What to produce:
Copy out, unchanged, the span of items that begins with the line containing "Publication Year" and ends with the line containing "At how many categories does at least one series exceed 866863?", including both of those lines.
(Information Opens)
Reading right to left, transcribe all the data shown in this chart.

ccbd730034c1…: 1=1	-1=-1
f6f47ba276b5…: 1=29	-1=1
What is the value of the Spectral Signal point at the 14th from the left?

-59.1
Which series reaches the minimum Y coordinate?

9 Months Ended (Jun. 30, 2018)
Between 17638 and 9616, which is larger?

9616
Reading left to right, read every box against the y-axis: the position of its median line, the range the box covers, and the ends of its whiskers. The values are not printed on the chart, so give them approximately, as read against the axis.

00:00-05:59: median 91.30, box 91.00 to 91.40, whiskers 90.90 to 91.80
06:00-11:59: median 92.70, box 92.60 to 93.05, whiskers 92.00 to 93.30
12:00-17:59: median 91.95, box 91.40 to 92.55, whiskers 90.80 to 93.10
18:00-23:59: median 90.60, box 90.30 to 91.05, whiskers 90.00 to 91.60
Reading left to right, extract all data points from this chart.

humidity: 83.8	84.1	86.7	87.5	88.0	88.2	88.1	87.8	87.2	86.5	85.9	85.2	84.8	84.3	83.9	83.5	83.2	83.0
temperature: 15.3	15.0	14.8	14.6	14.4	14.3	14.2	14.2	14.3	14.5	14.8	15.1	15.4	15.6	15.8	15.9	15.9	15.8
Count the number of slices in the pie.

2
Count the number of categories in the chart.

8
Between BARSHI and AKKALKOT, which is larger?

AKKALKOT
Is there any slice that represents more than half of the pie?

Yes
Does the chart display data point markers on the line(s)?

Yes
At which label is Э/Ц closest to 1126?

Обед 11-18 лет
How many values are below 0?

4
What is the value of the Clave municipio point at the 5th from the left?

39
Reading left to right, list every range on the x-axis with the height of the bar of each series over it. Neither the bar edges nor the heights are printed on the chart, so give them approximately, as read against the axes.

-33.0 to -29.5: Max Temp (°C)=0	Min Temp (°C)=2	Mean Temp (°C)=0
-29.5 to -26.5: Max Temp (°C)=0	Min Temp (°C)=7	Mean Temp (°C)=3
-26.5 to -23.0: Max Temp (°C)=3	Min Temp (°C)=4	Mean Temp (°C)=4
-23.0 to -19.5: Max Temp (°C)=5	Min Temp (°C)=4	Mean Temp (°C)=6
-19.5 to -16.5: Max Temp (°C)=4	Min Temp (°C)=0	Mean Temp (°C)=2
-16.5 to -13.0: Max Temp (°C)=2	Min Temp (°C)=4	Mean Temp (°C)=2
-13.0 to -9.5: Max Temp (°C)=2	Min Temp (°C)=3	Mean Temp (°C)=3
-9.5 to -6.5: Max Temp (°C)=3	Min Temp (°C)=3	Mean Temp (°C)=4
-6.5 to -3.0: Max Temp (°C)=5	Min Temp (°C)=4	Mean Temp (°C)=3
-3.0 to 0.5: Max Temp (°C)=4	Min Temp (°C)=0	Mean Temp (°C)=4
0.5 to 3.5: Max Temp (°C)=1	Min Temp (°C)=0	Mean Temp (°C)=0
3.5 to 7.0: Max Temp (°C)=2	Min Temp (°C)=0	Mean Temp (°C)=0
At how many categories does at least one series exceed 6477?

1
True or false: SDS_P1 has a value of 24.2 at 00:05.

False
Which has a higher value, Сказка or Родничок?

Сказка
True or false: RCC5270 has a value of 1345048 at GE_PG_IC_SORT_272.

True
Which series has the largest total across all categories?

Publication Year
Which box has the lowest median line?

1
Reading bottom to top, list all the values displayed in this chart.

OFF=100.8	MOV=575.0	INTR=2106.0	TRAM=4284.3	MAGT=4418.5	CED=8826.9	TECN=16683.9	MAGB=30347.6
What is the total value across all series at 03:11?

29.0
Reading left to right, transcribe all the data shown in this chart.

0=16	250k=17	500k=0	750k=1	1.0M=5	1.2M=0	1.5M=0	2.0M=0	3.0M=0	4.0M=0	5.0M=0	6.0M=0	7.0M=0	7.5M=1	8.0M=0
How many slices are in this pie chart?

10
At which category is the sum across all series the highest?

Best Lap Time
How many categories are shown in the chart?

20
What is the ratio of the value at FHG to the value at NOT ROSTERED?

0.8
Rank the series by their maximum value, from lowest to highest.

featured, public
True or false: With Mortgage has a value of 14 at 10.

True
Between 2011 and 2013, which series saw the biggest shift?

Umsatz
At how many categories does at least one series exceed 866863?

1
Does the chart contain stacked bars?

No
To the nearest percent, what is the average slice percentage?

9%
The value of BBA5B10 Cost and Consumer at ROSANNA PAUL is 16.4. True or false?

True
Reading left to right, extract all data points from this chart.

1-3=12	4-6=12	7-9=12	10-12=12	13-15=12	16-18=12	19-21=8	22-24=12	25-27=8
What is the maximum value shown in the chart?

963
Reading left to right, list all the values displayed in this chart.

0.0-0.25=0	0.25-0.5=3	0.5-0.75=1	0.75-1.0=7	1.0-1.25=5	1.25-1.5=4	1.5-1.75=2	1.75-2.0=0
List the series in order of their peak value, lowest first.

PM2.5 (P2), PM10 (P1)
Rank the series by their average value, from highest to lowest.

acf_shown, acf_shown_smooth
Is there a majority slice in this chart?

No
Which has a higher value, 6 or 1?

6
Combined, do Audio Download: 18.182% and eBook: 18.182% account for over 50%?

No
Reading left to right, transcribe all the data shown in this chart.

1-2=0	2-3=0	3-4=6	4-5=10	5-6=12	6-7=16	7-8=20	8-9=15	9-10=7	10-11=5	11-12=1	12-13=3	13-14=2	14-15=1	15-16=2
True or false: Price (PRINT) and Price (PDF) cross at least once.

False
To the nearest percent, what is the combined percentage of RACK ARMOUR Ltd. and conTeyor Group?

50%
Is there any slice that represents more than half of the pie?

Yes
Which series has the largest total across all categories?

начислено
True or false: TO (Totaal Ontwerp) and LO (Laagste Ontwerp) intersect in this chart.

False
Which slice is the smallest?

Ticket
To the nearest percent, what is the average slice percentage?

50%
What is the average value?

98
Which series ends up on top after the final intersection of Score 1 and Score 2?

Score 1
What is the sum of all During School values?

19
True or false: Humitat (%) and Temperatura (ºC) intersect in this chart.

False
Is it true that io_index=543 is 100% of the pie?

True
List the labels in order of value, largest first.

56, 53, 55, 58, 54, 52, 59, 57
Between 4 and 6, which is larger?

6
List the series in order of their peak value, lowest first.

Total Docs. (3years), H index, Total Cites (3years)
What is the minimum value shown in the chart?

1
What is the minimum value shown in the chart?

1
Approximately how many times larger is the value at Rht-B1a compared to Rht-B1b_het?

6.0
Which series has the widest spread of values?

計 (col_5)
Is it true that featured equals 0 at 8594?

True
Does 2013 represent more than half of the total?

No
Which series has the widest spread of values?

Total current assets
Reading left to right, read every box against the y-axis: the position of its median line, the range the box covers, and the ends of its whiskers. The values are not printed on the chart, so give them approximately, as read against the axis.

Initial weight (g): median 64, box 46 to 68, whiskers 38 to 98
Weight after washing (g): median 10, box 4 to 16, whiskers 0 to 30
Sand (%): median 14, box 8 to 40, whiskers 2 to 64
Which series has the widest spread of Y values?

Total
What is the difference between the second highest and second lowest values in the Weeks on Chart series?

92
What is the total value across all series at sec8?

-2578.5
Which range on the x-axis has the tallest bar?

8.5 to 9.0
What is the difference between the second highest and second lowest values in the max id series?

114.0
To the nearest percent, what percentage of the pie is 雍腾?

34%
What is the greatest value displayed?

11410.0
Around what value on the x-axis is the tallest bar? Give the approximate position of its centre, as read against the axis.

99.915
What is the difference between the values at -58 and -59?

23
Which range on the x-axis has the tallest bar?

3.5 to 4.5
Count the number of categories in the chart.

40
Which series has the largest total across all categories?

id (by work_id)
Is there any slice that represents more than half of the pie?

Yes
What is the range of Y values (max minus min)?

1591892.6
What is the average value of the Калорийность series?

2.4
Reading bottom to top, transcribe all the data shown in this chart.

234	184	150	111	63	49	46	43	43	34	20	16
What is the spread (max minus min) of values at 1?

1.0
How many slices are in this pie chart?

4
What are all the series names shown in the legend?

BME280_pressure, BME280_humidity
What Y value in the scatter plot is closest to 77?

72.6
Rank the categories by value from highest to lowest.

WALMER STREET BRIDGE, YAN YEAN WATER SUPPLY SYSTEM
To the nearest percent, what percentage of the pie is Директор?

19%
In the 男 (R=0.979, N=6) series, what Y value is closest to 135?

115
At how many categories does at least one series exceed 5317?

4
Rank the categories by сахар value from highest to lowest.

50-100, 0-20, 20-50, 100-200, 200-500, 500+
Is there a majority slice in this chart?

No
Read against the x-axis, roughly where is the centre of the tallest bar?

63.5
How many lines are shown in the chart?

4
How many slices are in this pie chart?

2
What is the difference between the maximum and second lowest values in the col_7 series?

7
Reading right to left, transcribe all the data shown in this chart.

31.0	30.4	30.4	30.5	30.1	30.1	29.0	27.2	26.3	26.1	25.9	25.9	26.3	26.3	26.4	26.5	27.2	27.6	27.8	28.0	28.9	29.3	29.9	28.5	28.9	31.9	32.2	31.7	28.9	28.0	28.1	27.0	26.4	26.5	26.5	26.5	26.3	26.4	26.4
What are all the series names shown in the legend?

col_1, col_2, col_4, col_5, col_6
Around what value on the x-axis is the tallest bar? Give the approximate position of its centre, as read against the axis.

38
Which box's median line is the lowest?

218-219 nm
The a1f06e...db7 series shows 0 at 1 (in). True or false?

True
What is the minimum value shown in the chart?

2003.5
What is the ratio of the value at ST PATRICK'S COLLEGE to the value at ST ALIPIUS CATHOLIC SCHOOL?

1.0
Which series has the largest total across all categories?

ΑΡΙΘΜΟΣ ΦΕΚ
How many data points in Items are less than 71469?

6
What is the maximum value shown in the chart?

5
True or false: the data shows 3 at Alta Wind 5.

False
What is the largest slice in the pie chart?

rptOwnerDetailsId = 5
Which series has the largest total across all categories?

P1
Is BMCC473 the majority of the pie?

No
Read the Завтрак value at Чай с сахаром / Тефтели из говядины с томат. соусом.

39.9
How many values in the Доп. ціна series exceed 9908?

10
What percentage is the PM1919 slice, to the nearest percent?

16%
(Information Closes)
Reply to the exercise:
Publication Year
Which box has the lowest median line?

1
Reading bottom to top, list all the values displayed in this chart.

OFF=100.8	MOV=575.0	INTR=2106.0	TRAM=4284.3	MAGT=4418.5	CED=8826.9	TECN=16683.9	MAGB=30347.6
What is the total value across all series at 03:11?

29.0
Reading left to right, transcribe all the data shown in this chart.

0=16	250k=17	500k=0	750k=1	1.0M=5	1.2M=0	1.5M=0	2.0M=0	3.0M=0	4.0M=0	5.0M=0	6.0M=0	7.0M=0	7.5M=1	8.0M=0
How many slices are in this pie chart?

10
At which category is the sum across all series the highest?

Best Lap Time
How many categories are shown in the chart?

20
What is the ratio of the value at FHG to the value at NOT ROSTERED?

0.8
Rank the series by their maximum value, from lowest to highest.

featured, public
True or false: With Mortgage has a value of 14 at 10.

True
Between 2011 and 2013, which series saw the biggest shift?

Umsatz
At how many categories does at least one series exceed 866863?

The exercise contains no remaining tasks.